Excerpted text Start Marker

Or………… Wait! Do these plastic explosives match my Armani? Call the camera crew. We have to go back to wardrobe! Reset the timer. And….where’s my Zanex?
---
OMG. ummmm……..*yawn?
This isn’t World Weekly News, but a novel that didn’t know where or how exactly to end. And I’m shocked really, because I adore Bret Easton Ellis. I also secretly enjoy World Weekly News, which could arguably, at times, be a better read than this novel. Maybe he could have used Batboy or those giant army ants that eat giant housewives in rural Texas. Something I could connect to, something I could try to care about. Still, I think if Bret Easton Ellis were in need of a kidney and we matched – I’d be down.

Excerpted text End Marker

Try it:
In the review, which author does the writer say they adore?

Stored data Start Marker

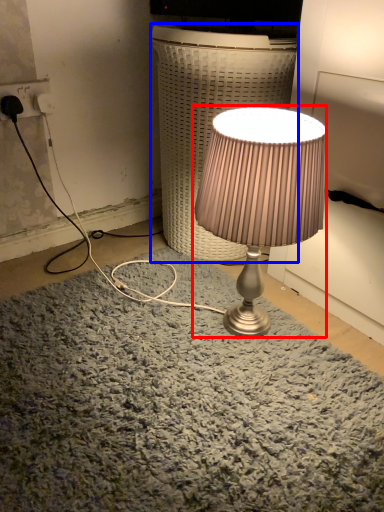
Question: Which point is closer to the camera, lamp (highlighted by a red box) or table (highlighted by a blue box)?

Choices:
 (A) lamp
 (B) table

Answer: (A)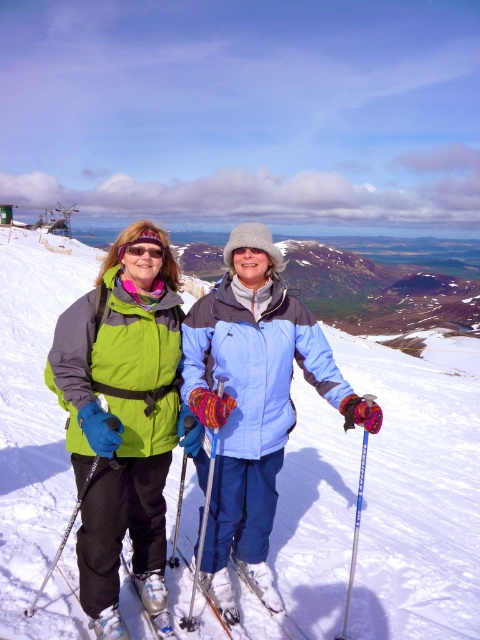
Is matte green jacket at left further to camera compared to blue plastic ski pole at center?

No.

Can you confirm if matte green jacket at left is wider than blue plastic ski pole at center?

Correct, the width of matte green jacket at left exceeds that of blue plastic ski pole at center.

Who is more distant from viewer, (x=101, y=497) or (x=368, y=406)?

Positioned behind is point (x=101, y=497).

Identify the location of matte green jacket at left. (122, 417).

Between matte green jacket at left and white matte ski at lower center, which one is positioned lower?

white matte ski at lower center is lower down.

Does matte green jacket at left have a lesser height compared to white matte ski at lower center?

No.

Which is behind, point (66, 321) or point (299, 636)?

The point (299, 636) is more distant.

At what (x,y) coordinates should I click in order to perform the action: click on matte green jacket at left. Please return your answer as a coordinate pair (x, y). Image resolution: width=480 pixels, height=640 pixels. Looking at the image, I should click on (122, 417).

Between matte green jacket at center and blue plastic ski pole at center, which one appears on the left side from the viewer's perspective?

Result: Positioned to the left is matte green jacket at center.

Is matte green jacket at center smaller than blue plastic ski pole at center?

Actually, matte green jacket at center might be larger than blue plastic ski pole at center.

Who is more distant from viewer, (x=244, y=339) or (x=352, y=572)?

Positioned behind is point (x=244, y=339).

Where is `matte green jacket at center`? The height and width of the screenshot is (640, 480). matte green jacket at center is located at coordinates (251, 404).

Stored data End Marker

Answer space:
Bret Easton Ellis